The melted ice of Okjokull glacier is symbolic of a larger problem that is an imminent threat to our future. Glaciers are expected to continue melting at faster and faster rates. This rapid decline requires action, and fast. Climate scientists estimate that in 200 years all our country’s glaciers will follow the same path as this former Icelandic glacier.
Iceland Glacier Retreat
It is the sincere hope of many that Okjokull will be the last Icelandic glacier to lose its official status. With Iceland losing around 11 billion tons of ice every year, Rice University professor Cymene Howe estimates everything will disappear by 2200. That’s more than 400 glaciers which will either become dead ice or disappear completely. This is a scary and sobering prediction, especially since glaciers currently cover around 11% on a map of glaciers in Iceland.
Ice caps around the world are either dying or being lost to warmer than average temperatures and we must take action soon. Icelandic Prime Minister Katrín Jakobsdóttir has heard the warning call. The glacier was officially declared extinct by Iceland geologist Oddur Sigurðsson in 2014. We generally don’t see the day to day effects of climate change. But the loss of this Iceland glacier is a very real, very visual reminder that it is happening.

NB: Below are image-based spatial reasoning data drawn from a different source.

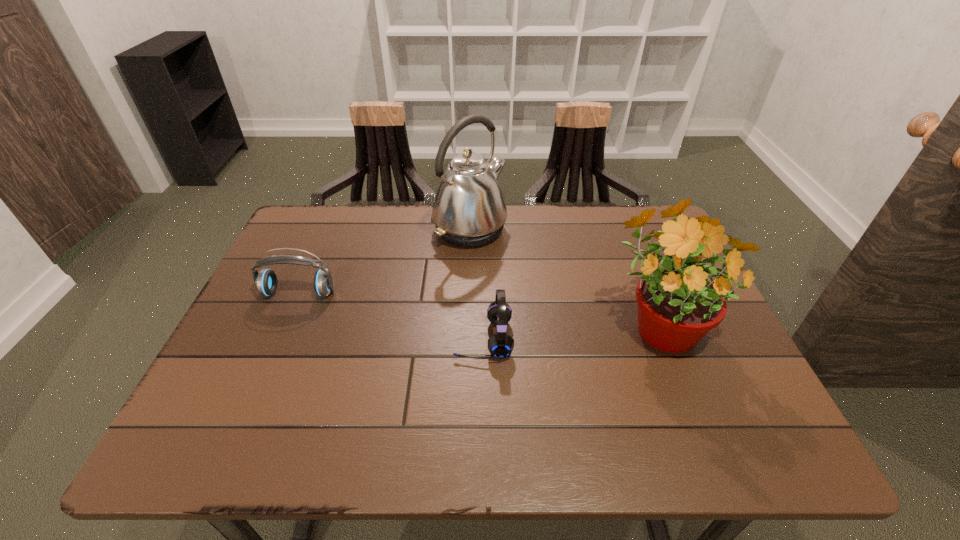
At what (x,y) coordinates should I click in order to perform the action: click on the farthest object. Please return your answer as a coordinate pair (x, y). Looking at the image, I should click on (469, 210).

Locate an element on the screen. the rightmost object is located at coordinates (678, 304).

The image size is (960, 540). In order to click on the farther headset in this screenshot , I will do `click(266, 281)`.

Find the location of `the leftmost object`. the leftmost object is located at coordinates (266, 281).

The height and width of the screenshot is (540, 960). In order to click on the nearer headset in this screenshot , I will do `click(500, 345)`.

The image size is (960, 540). Identify the location of free region located 0.100m on the right of the kettle. (540, 230).

Locate an element on the screen. This screenshot has height=540, width=960. free spot located 0.230m on the back of the rightmost object is located at coordinates (623, 234).

Where is `vacant space located 0.050m on the ear cups of the left headset`? The height and width of the screenshot is (540, 960). vacant space located 0.050m on the ear cups of the left headset is located at coordinates (288, 317).

You are a GUI agent. You are given a task and a screenshot of the screen. Output one action in this format:
    pyautogui.click(x=<x>, y=<y>)
    Task: Click on the vacant area situated 0.200m on the ear cushions of the right headset
    This screenshot has width=960, height=540.
    Given the screenshot: What is the action you would take?
    pyautogui.click(x=368, y=339)

I want to click on free space located on the ear cushions of the right headset, so click(284, 339).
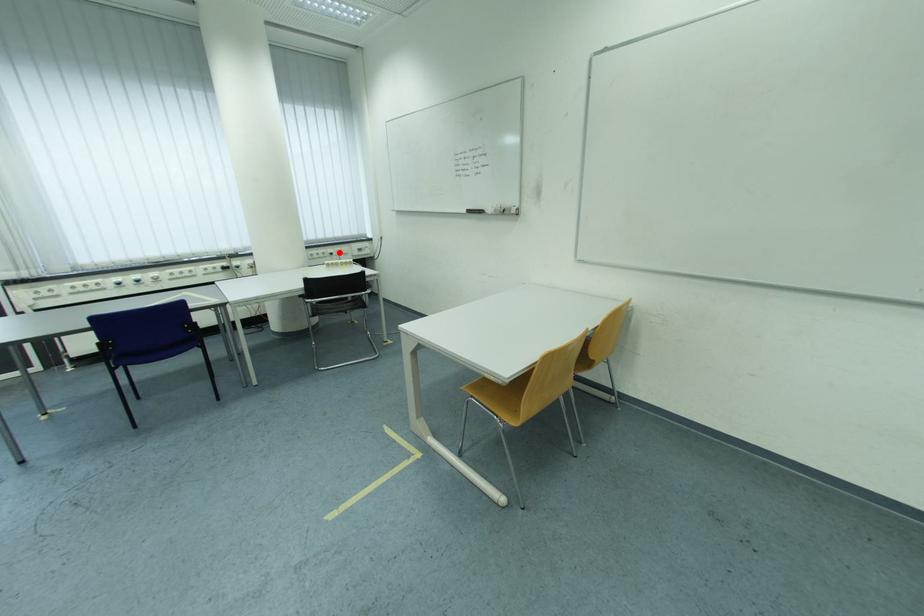
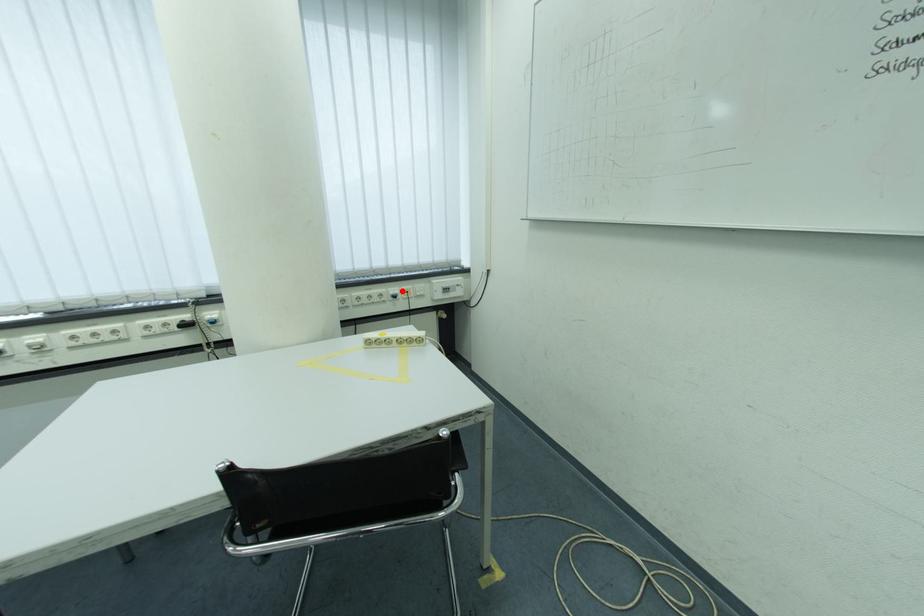
I am providing you with two images of the same scene from different viewpoints. A red point is marked on the first image and another point is marked on the second image. Is the marked point in image1 the same physical position as the marked point in image2?

Yes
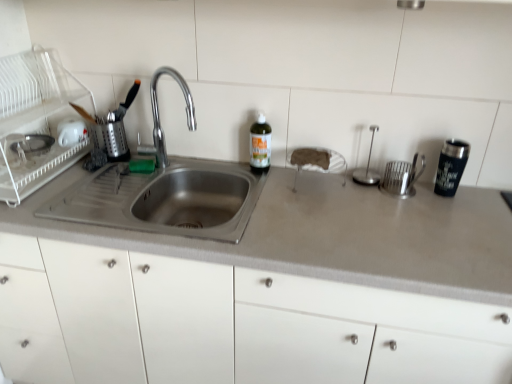
The width and height of the screenshot is (512, 384). Find the location of `vacant space positioned to the left of polished stainless steel spoon holder at right, which is counted as the 4th appliance, starting from the left`. vacant space positioned to the left of polished stainless steel spoon holder at right, which is counted as the 4th appliance, starting from the left is located at coordinates (332, 187).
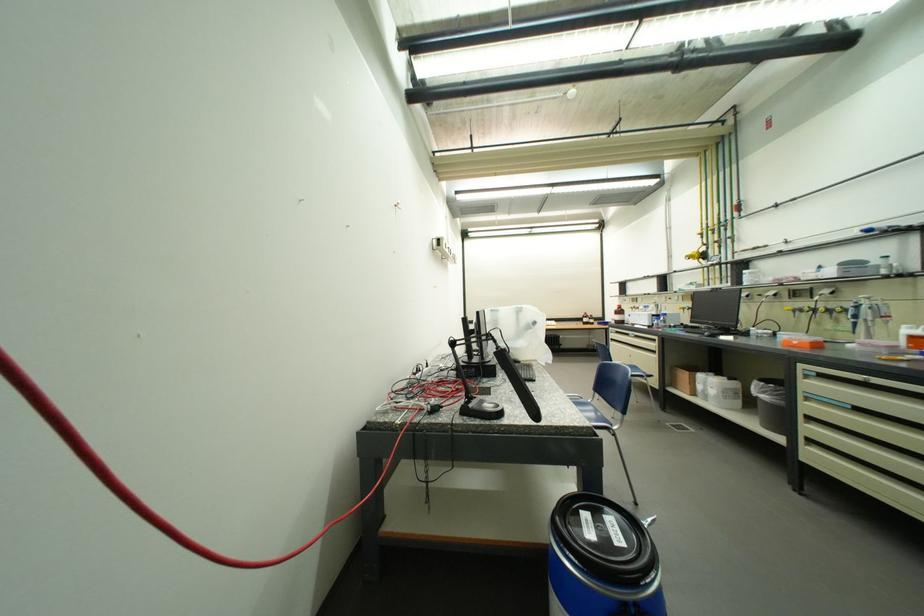
I want to click on black barrel lid, so click(x=606, y=533).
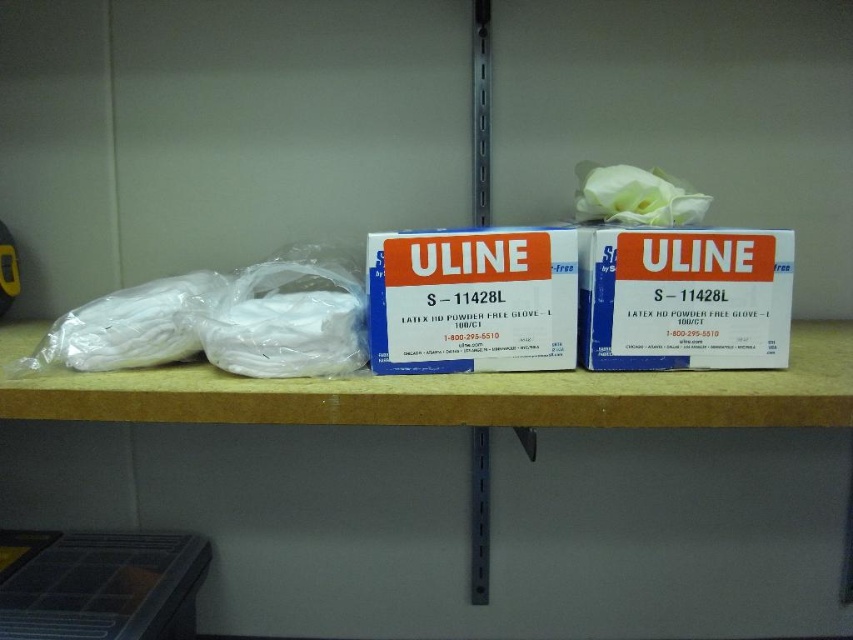
Is white plastic gloves at center positioned before blue cardboard box at center?

Yes, white plastic gloves at center is closer to the viewer.

Does white plastic gloves at center have a greater height compared to blue cardboard box at center?

In fact, white plastic gloves at center may be shorter than blue cardboard box at center.

Describe the element at coordinates (451, 394) in the screenshot. I see `white plastic gloves at center` at that location.

Find the location of a particular element. This screenshot has width=853, height=640. white plastic gloves at center is located at coordinates (451, 394).

Between white plastic gloves at center and white matte box at center, which one is positioned higher?

white matte box at center is above.

Between point (440, 404) and point (606, 356), which one is positioned in front?

Point (440, 404) is more forward.

Locate an element on the screen. white plastic gloves at center is located at coordinates (451, 394).

Can you confirm if white matte box at center is shorter than blue cardboard box at center?

Yes.

Which is behind, point (711, 250) or point (408, 291)?

Positioned behind is point (711, 250).

The image size is (853, 640). Find the location of `white matte box at center`. white matte box at center is located at coordinates (683, 298).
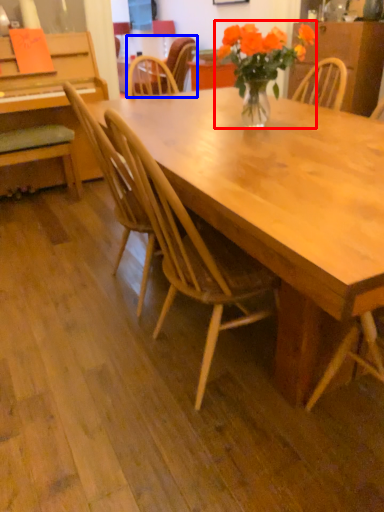
Question: Among these objects, which one is farthest to the camera, houseplant (highlighted by a red box) or chair (highlighted by a blue box)?

Choices:
 (A) houseplant
 (B) chair

Answer: (B)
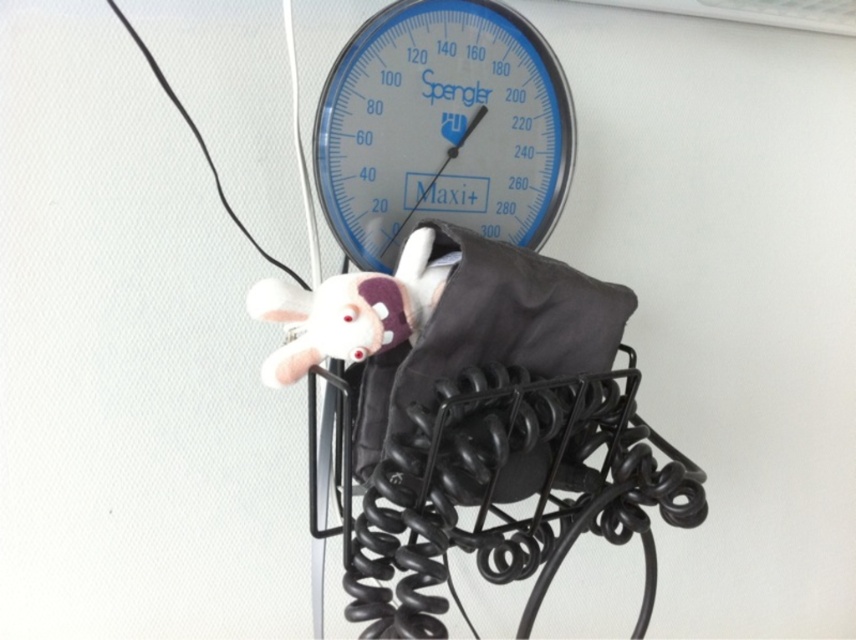
Can you confirm if blue glass gauge at center is wider than white plush toy at center?

Yes.

Who is positioned more to the right, blue glass gauge at center or white plush toy at center?

Positioned to the right is blue glass gauge at center.

Measure the distance between blue glass gauge at center and camera.

blue glass gauge at center is 38.64 inches away from camera.

Locate an element on the screen. blue glass gauge at center is located at coordinates (443, 129).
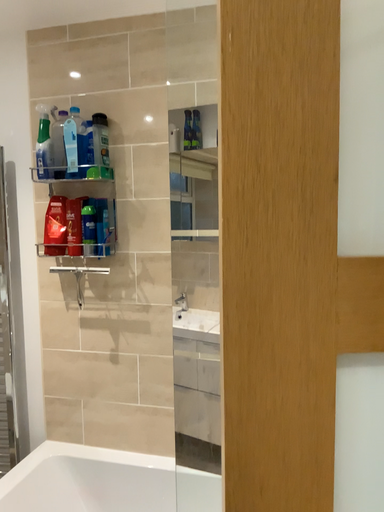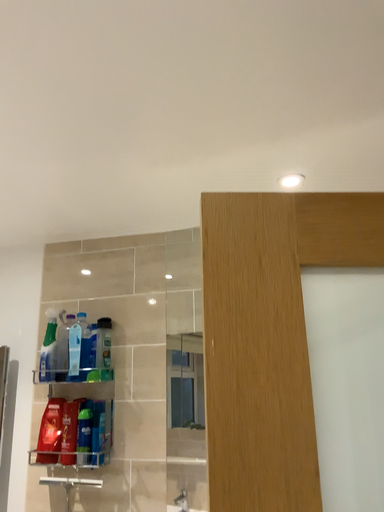
Question: Which way did the camera rotate in the video?

Choices:
 (A) rotated downward
 (B) rotated upward

Answer: (B)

As a way to shine a light on the topic, Icelanders and climate change activists held the funeral for the fallen glacier. They commemorated the loss with an event held on August 18th, 2019. Around 100 people gathered in Western Iceland on the site of the barren terrain which was once covered by the massive ice sheet. Not ironically, the ceremony took place just following the warmest July ever recorded.
The Funeral for an Icelandic Glacier
A bare rock was chosen as the symbolic home for a bronze plaque which contains a letter to the future. In both Icelandic and English it states:
“In the next 200 years all our glaciers are expected to follow the same path. This monument is to acknowledge that we know what is happening and what needs to be done. Only you know if we did it”.
Author Andri Snaer Magnason was tasked with writing the eulogy for this Icelandic glacier.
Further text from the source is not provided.